= Ho–Lee model =

Short-rate model in financial mathematics

In financial mathematics, the Ho-Lee model is a short-rate model widely used in the pricing of bond options, swaptions and other interest rate derivatives, and in modeling future interest rates. It was developed in 1986 by Thomas Ho and Sang Bin Lee.

Under this model, the short rate follows a normal process:
$dr_t = \theta_t\, dt + \sigma\, dW_t$

The model can be calibrated to market data by implying the form of $\theta_t$ from market prices, meaning that it can exactly return the price of bonds comprising the yield curve. This calibration, and subsequent valuation of bond options, swaptions and other interest rate derivatives, is typically performed via a binomial lattice based model. Closed form valuations of bonds, and "Black-like" bond option formulae are also available.

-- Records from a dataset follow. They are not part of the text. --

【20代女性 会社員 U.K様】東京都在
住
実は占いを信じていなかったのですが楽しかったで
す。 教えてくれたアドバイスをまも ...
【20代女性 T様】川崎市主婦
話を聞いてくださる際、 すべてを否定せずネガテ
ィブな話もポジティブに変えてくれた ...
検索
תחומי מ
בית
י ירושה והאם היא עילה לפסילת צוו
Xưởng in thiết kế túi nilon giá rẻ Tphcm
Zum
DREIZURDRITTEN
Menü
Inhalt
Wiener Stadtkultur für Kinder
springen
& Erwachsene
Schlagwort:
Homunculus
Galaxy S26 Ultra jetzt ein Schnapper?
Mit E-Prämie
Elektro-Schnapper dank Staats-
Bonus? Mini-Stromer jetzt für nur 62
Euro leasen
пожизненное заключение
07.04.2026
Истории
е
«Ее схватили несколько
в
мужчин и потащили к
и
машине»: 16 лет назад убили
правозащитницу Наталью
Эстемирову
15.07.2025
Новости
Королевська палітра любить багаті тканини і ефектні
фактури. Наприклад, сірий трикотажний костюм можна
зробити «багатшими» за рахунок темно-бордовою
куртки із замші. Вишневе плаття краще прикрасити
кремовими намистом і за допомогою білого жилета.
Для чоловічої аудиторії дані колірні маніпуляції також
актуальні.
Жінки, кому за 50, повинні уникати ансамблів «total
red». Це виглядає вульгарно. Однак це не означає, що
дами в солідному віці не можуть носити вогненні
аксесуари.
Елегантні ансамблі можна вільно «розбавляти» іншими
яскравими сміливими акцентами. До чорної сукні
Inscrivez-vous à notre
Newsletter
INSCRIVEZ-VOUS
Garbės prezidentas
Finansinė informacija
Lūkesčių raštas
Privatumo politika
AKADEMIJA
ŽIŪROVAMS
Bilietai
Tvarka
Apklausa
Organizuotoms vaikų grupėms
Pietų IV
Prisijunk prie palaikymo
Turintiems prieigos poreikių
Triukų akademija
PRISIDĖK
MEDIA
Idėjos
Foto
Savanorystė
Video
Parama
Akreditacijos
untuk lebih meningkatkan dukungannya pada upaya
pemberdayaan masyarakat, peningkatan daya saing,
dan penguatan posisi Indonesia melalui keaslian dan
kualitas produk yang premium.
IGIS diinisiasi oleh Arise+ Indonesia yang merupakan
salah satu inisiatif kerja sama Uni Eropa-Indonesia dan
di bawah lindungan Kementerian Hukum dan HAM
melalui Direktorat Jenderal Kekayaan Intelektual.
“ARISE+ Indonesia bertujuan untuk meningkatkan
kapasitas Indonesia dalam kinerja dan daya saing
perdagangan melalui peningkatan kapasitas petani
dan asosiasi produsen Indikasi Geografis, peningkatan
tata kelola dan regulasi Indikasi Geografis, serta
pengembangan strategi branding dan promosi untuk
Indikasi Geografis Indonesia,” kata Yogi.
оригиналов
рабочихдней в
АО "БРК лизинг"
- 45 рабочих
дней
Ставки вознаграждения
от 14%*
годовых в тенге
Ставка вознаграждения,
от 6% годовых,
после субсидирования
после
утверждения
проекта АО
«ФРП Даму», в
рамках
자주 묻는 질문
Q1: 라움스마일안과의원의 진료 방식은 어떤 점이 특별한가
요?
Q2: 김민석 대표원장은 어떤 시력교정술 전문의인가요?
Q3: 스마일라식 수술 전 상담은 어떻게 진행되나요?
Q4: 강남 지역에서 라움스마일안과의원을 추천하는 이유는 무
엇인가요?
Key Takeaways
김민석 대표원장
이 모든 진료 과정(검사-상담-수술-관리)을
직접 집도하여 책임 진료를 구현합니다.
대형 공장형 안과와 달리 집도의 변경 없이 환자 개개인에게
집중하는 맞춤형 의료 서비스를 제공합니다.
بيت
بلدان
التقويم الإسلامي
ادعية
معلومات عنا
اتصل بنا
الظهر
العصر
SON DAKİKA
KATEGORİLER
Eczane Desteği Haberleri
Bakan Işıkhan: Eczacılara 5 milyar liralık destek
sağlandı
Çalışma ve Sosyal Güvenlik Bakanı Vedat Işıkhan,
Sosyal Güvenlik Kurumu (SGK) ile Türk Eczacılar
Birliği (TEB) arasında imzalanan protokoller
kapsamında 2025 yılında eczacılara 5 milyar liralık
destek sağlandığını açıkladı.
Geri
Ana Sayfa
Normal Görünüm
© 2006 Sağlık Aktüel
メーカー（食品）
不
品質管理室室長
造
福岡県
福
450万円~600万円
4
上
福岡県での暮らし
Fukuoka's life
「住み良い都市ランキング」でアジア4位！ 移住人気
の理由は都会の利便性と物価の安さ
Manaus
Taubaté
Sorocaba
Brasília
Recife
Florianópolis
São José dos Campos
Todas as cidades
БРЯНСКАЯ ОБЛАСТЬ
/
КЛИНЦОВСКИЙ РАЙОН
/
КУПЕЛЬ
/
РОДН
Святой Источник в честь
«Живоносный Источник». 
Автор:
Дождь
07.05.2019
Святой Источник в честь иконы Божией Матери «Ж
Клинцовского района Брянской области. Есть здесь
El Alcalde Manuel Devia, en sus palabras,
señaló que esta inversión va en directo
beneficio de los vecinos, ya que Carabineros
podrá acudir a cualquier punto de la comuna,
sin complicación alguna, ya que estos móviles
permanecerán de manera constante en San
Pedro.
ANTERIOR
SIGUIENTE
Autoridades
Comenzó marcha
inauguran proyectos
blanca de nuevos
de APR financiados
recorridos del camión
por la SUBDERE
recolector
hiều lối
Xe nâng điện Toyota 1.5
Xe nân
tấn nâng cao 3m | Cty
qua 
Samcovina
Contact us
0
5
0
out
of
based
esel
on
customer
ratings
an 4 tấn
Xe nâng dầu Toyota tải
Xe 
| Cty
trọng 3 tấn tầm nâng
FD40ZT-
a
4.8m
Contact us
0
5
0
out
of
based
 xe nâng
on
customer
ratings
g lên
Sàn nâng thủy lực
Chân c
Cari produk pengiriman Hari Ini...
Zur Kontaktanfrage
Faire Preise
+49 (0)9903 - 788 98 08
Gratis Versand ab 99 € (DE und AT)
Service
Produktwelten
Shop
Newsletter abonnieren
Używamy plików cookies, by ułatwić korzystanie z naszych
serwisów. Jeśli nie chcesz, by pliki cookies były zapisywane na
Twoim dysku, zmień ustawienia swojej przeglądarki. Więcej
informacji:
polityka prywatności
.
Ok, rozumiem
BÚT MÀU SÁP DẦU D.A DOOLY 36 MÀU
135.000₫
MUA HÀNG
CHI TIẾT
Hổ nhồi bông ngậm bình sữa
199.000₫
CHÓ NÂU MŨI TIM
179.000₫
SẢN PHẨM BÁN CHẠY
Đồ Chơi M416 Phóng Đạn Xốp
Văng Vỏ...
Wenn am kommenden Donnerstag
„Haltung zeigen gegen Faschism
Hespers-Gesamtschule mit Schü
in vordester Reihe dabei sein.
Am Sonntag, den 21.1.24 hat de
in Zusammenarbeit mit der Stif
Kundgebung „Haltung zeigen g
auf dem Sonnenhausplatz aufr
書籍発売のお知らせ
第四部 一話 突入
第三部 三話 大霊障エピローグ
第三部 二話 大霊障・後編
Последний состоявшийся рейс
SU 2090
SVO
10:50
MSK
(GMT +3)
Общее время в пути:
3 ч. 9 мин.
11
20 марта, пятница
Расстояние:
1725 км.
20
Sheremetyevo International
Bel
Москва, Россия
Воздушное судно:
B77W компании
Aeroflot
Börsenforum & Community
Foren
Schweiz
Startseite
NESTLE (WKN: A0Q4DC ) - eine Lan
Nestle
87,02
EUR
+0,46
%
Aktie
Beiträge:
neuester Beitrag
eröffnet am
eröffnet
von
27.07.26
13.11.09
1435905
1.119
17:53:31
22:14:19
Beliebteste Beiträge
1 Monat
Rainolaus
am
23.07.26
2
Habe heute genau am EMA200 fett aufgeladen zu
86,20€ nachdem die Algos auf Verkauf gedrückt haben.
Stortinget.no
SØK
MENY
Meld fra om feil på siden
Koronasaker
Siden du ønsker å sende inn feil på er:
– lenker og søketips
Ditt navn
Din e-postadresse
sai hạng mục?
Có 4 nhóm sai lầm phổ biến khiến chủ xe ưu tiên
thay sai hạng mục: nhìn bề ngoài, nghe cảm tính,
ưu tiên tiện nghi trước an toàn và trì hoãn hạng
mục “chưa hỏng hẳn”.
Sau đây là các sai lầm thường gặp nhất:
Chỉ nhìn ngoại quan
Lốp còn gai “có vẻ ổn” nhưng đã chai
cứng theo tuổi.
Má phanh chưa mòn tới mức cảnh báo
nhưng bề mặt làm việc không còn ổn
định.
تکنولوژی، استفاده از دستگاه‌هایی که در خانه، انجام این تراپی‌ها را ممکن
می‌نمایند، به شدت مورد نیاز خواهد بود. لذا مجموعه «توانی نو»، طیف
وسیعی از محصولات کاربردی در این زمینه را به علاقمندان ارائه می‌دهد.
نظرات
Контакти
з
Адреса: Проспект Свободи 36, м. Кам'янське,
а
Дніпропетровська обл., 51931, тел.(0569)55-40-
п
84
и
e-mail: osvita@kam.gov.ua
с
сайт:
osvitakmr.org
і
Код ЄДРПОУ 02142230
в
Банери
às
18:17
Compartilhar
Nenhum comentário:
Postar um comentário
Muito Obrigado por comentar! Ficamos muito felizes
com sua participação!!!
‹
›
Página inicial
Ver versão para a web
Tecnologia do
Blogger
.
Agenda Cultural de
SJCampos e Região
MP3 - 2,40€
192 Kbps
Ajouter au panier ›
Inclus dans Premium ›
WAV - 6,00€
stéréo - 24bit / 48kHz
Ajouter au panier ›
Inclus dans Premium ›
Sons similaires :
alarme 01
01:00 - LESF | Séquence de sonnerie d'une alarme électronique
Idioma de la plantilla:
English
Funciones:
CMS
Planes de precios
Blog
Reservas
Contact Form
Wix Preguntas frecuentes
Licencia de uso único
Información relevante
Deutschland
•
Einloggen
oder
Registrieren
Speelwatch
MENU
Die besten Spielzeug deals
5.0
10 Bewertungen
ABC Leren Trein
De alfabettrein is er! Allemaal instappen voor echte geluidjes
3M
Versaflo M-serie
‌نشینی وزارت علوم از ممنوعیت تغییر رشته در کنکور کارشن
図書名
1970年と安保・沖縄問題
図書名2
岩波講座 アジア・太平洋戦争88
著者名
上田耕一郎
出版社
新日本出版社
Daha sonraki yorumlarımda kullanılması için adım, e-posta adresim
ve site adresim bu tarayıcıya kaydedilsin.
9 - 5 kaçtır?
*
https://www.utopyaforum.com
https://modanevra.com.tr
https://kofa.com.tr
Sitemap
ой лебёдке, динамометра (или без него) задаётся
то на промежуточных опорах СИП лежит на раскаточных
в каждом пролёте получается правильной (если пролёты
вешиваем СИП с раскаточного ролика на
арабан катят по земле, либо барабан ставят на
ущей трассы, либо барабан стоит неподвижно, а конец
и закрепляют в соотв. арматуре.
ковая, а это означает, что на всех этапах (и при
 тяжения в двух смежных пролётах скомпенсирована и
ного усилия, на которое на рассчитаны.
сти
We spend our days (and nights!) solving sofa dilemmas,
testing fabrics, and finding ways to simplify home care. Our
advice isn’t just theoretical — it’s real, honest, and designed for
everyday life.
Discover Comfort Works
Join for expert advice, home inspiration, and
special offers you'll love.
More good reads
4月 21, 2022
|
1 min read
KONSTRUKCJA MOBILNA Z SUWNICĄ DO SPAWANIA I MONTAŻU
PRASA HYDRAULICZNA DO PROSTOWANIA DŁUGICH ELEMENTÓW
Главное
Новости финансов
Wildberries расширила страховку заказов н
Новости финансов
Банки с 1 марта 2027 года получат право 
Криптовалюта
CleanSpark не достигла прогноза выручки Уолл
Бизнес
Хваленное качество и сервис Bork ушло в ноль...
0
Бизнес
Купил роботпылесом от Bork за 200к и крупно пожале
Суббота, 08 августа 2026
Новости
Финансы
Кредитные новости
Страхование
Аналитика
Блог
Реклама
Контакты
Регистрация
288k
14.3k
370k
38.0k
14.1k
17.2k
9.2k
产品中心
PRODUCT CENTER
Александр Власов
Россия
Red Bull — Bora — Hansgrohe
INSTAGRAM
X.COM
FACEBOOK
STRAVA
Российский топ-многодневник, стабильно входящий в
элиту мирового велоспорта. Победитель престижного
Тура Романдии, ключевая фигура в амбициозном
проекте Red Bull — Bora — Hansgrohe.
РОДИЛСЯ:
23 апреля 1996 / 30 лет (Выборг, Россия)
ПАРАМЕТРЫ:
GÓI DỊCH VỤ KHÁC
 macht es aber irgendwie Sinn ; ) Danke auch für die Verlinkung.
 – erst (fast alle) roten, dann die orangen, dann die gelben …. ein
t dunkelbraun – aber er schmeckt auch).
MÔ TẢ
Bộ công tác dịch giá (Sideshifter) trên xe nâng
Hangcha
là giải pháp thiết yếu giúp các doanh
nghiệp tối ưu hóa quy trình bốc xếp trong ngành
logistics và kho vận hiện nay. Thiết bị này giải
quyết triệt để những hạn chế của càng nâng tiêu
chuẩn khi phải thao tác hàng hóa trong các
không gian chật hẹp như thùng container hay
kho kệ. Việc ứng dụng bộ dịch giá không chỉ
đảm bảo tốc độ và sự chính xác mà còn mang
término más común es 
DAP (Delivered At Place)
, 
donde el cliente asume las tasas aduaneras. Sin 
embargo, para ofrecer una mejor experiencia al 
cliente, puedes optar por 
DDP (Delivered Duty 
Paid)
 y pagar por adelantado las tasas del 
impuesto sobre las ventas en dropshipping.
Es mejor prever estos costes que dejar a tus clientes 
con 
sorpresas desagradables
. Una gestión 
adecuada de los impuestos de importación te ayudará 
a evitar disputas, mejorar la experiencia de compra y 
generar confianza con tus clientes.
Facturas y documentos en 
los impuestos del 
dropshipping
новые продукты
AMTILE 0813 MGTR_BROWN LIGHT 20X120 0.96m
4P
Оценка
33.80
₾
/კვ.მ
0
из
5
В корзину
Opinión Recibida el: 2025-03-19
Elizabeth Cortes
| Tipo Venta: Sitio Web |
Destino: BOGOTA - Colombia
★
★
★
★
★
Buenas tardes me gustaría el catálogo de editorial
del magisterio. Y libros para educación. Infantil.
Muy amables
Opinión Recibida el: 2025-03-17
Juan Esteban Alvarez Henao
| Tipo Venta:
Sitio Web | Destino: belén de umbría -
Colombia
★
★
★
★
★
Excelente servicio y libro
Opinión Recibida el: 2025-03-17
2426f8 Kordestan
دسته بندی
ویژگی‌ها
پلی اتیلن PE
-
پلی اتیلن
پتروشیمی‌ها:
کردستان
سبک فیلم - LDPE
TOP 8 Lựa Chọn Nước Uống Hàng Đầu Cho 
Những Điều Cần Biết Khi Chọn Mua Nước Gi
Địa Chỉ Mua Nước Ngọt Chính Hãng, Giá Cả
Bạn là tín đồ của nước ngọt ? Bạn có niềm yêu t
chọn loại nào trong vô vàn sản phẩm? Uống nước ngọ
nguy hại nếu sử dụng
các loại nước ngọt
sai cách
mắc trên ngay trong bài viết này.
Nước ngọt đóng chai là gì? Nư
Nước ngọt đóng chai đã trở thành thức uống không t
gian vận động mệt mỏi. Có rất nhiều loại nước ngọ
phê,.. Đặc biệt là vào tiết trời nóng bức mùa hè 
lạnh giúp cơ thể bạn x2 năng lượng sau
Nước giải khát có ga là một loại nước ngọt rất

As the model generates a symmetric ("bell shaped") distribution of rates in the future, negative rates are possible. Further, it does not incorporate mean reversion. For both of these reasons, models such as Black–Derman–Toy (lognormal and mean reverting) and Hull–White (mean reverting with lognormal variant available) are often preferred. The Kalotay–Williams–Fabozzi model is a lognormal analogue to the Ho–Lee model, although is less widely used than the latter two.